The DOC contact page at doc.wa.gov/about-us/contact-us gives you the agency path for current and former incarcerated individuals and supervisees. That matters when the public search is not enough and you need the office that can handle a fuller request. If you need a criminal history check instead of a jail record, the Washington State Patrol page at wsp.wa.gov/crime/criminal-history/ explains WATCH, mail, and in-person options, along with the fee schedule. The WSP contact page at wsp.wa.gov/about-wsp/contact/ gives you the agency route if you need help with a state record.

The Redmond Police Department page also helps here because it gives the public report-a-crime tools, crime statistics, and commonly requested resources. That makes it a useful local page when a release search starts with a police call or a city incident and then moves into county jail or state custody records.

Redmond Released Inmates Contacts

When the city record is thin, the best move is to keep the city pages close and then step into county and state contacts. The Redmond city site at redmond.gov is the local front door for notices and public updates. The police page at redmond.gov/police is the local safety page to check when a record or notice points back to city police. Those two pages help you keep the search grounded before you move to outside systems.

For county and state follow-up, the courts directory, DOC, VINE, WSP, and the Attorney General public records page work well together.
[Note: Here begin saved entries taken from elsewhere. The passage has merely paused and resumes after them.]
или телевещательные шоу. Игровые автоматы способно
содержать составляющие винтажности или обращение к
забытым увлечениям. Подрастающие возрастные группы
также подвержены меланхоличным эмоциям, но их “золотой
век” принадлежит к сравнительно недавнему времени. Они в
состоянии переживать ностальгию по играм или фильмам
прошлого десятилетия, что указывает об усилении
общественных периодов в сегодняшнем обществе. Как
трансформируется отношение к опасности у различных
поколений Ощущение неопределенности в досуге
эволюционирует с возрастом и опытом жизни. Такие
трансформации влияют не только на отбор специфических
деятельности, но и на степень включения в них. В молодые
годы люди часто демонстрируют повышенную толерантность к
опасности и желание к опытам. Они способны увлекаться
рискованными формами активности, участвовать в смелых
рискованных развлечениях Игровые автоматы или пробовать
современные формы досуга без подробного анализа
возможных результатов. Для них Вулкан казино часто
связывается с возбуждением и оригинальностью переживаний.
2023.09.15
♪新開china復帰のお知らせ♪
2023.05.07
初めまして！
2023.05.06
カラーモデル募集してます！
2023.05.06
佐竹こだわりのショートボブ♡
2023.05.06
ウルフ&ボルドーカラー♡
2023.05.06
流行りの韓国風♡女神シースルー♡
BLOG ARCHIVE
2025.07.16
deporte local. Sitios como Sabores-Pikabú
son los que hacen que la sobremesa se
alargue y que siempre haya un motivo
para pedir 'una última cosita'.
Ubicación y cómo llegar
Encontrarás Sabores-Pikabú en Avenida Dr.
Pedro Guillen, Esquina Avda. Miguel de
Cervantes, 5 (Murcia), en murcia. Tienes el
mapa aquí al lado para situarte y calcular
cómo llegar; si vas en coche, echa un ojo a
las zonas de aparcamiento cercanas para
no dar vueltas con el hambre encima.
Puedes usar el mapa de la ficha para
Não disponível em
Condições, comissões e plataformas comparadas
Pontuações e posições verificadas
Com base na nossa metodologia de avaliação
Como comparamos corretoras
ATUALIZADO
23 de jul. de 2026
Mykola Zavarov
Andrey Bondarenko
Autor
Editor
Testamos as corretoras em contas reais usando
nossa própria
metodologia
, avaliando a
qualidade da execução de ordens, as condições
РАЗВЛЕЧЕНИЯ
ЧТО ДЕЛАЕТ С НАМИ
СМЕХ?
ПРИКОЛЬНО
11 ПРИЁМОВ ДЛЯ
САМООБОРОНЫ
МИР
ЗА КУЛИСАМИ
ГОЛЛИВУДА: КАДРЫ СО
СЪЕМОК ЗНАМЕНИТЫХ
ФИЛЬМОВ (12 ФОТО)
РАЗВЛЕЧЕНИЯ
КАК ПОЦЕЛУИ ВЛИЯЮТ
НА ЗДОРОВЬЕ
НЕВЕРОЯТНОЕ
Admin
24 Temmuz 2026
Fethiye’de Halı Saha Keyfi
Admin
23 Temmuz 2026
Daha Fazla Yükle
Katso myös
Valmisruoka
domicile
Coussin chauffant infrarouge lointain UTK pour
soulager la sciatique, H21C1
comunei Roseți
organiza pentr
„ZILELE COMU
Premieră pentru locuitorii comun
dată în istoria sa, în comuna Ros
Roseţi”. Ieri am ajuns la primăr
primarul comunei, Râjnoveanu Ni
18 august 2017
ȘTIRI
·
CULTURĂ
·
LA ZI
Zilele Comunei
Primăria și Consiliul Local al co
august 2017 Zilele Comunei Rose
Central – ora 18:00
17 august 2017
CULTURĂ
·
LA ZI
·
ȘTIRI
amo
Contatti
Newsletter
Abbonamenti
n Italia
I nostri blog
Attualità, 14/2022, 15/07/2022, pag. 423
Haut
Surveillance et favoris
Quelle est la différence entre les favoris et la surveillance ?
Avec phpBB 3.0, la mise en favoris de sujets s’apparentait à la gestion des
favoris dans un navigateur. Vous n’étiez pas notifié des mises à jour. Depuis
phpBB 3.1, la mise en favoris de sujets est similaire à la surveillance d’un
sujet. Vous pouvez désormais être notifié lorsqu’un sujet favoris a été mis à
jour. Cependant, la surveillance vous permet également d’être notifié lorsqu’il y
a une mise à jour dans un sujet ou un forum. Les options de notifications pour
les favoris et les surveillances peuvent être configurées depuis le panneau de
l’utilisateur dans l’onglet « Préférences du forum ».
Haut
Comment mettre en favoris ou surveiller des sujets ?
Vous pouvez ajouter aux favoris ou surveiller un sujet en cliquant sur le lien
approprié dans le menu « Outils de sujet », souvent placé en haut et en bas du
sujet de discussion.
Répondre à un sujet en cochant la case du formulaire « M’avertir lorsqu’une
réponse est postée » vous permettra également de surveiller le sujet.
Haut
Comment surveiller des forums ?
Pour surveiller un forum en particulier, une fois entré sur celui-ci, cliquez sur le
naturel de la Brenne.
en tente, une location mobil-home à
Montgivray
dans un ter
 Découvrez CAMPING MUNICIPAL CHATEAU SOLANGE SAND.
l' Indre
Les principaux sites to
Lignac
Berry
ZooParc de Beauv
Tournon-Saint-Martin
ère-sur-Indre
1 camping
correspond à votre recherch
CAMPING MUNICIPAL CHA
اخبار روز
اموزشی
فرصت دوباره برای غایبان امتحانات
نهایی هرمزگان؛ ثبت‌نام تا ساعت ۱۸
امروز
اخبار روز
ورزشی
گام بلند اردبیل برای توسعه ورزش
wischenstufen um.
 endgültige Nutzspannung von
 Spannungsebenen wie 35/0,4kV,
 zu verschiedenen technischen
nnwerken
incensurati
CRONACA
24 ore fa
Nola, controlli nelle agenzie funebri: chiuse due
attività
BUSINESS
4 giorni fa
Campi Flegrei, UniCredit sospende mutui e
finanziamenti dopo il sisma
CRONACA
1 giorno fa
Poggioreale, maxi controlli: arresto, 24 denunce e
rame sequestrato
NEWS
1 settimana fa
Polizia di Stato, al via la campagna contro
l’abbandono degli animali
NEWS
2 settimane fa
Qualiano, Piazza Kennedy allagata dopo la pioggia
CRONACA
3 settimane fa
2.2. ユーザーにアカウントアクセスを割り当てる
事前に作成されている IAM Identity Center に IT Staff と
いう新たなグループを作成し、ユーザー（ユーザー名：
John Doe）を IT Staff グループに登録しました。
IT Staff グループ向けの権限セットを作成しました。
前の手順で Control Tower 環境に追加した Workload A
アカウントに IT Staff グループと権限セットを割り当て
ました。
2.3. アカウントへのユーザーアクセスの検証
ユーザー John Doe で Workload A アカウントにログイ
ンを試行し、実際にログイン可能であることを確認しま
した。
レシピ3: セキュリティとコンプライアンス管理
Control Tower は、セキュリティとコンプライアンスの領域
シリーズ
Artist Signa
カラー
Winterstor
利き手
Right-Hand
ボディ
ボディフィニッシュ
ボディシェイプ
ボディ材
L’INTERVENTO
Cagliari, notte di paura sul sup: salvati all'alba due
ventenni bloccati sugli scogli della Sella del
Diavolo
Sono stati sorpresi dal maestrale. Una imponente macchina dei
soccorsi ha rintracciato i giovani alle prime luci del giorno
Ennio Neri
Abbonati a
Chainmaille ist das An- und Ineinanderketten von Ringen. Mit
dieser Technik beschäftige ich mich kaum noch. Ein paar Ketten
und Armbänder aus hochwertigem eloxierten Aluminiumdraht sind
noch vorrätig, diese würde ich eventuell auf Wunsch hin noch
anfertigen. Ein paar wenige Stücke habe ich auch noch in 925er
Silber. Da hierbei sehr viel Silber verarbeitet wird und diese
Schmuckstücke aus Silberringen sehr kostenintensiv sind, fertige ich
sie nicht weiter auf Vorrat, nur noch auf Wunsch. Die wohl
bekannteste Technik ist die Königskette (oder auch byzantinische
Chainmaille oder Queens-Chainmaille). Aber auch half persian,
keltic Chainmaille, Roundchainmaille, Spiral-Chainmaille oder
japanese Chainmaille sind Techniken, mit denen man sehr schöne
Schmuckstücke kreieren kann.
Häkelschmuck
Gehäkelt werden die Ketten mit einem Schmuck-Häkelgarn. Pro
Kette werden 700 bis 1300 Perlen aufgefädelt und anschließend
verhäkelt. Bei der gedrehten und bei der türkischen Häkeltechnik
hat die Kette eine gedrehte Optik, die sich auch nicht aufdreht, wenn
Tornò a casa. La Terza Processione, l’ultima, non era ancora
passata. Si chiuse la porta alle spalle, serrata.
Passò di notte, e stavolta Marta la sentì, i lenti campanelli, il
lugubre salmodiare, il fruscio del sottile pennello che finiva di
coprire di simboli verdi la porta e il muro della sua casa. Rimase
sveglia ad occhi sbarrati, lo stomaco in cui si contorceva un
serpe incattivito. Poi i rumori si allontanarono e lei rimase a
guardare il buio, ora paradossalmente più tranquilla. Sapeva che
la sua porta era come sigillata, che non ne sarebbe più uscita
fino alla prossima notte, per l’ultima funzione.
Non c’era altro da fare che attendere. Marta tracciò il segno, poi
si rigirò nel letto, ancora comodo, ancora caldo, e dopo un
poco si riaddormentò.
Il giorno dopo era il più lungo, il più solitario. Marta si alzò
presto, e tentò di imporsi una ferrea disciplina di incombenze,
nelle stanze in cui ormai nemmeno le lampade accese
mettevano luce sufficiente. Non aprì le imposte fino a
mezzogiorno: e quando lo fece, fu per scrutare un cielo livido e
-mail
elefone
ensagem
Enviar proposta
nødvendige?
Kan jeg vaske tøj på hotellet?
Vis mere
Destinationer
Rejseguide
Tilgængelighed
One source shows current custody. Another shows the alert path. A third helps you find the clerk. That combination is usually enough for Redmond released inmates because the record trail often crosses more than one office. If you keep the request narrow and the name exact, you have a better shot at the right file on the first pass.

Use the county court directory for King County if the record is tied to a local court case, and use the state contacts when the county trail turns into a prison or supervision record. That is the cleanest way to search Redmond released inmates without losing the local thread.